To assess the clinical utility of different prediction models, we evaluated their performance using decision curve analysis(DCA). As shown in the Fig. 7, various deep learning radiomics models, including the DeepLabv3 deep learning radiomics model (combined 1), the FCN deep learning radiomics model (combined 2), and the stacking model, were demonstrated in the decision curve analysis across the training and testing cohorts. It can be observed that the stacking model exhibited significantly higher clinical benefit compared to other models.

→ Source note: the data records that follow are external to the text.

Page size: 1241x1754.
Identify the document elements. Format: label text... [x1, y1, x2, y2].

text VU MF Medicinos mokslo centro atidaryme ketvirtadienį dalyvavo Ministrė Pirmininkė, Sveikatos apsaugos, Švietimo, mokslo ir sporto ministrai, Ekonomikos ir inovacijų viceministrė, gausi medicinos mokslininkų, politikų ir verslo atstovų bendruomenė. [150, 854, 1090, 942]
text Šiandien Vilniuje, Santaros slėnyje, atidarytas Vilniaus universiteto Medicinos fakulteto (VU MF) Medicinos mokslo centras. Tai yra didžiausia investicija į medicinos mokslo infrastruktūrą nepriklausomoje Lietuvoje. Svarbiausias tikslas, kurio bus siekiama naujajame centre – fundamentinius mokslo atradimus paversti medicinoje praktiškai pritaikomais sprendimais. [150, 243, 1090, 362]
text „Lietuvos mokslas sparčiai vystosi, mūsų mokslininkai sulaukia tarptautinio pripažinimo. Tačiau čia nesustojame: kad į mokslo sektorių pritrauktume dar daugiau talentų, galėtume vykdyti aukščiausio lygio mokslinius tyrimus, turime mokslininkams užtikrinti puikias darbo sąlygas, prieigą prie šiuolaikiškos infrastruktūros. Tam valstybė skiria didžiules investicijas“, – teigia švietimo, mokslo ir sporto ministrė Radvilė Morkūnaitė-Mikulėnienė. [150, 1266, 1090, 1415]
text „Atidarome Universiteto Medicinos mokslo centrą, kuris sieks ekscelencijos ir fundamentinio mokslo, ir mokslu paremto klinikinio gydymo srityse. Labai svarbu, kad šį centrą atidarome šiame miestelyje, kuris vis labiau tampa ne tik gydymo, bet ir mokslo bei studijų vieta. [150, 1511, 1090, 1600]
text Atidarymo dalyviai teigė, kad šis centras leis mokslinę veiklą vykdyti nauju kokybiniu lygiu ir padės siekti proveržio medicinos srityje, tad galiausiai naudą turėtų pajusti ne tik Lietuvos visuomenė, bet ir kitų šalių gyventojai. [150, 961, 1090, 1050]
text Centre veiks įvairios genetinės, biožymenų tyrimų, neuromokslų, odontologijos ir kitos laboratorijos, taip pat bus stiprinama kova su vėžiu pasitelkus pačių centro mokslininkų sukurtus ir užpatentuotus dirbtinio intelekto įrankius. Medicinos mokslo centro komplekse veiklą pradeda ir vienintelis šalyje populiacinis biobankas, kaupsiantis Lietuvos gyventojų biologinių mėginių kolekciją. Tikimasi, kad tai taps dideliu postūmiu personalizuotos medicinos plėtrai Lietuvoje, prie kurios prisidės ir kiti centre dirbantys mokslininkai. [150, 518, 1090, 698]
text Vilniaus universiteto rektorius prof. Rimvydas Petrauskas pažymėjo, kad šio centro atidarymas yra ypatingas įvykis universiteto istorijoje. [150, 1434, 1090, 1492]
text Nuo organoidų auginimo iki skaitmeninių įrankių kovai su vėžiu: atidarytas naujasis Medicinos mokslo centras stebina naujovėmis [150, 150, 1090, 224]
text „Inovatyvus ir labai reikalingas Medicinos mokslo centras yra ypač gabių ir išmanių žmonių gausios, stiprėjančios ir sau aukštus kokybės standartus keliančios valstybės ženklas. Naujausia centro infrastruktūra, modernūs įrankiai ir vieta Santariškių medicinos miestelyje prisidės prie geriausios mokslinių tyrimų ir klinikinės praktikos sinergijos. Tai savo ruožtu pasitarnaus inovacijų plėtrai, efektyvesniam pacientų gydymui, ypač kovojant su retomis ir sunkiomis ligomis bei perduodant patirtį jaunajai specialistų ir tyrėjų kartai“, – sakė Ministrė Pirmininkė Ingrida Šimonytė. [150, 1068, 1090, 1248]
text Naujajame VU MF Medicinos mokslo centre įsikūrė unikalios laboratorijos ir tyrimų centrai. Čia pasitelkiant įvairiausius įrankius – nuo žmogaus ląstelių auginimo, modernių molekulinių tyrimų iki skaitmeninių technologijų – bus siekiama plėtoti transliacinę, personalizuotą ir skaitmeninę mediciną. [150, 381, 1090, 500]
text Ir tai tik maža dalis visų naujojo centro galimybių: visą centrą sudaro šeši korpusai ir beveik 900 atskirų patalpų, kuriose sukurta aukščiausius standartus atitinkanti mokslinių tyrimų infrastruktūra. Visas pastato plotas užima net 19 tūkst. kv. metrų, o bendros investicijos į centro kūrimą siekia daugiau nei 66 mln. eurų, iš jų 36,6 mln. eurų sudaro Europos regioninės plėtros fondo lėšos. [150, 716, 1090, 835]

Development and performance of the combined and stacking models in predicting adenosis and other type of lesions
In the prediction task of adenosis and other lesion types, we have developed corresponding DeepLabv3 and FCN deep learning radiomics models. As depicted in Fig. 8, the performance of these two models in the testing cohort revealed AUC values ranging from 0.663 to 0.802 for the DeepLabv3 model and 0.677 to 0.737 for the FCN model. The final stacking model effectively distinguished patients with adenosis from those with other lesions, achieving an AUC of 0.813 (95% CI: 0.752–0.873) in the training cohort. The sensitivity and specificity of this model were 0.613 and 0.859, respectively. In the testing cohort, the stacking model exhibited an AUC of 0.771 (95% CI: 0.617–0.924), along with a sensitivity of 0.759 and specificity of 0.765.
The DCA curve presented in Fig. 9 demonstrated the clinical utility of the DeepLabv3 deep learning radiomics model, the FCN deep learning radiomics model, and the stacking model in both the training and testing cohorts. The stacking model exhibited superior clinical value compared to the other models.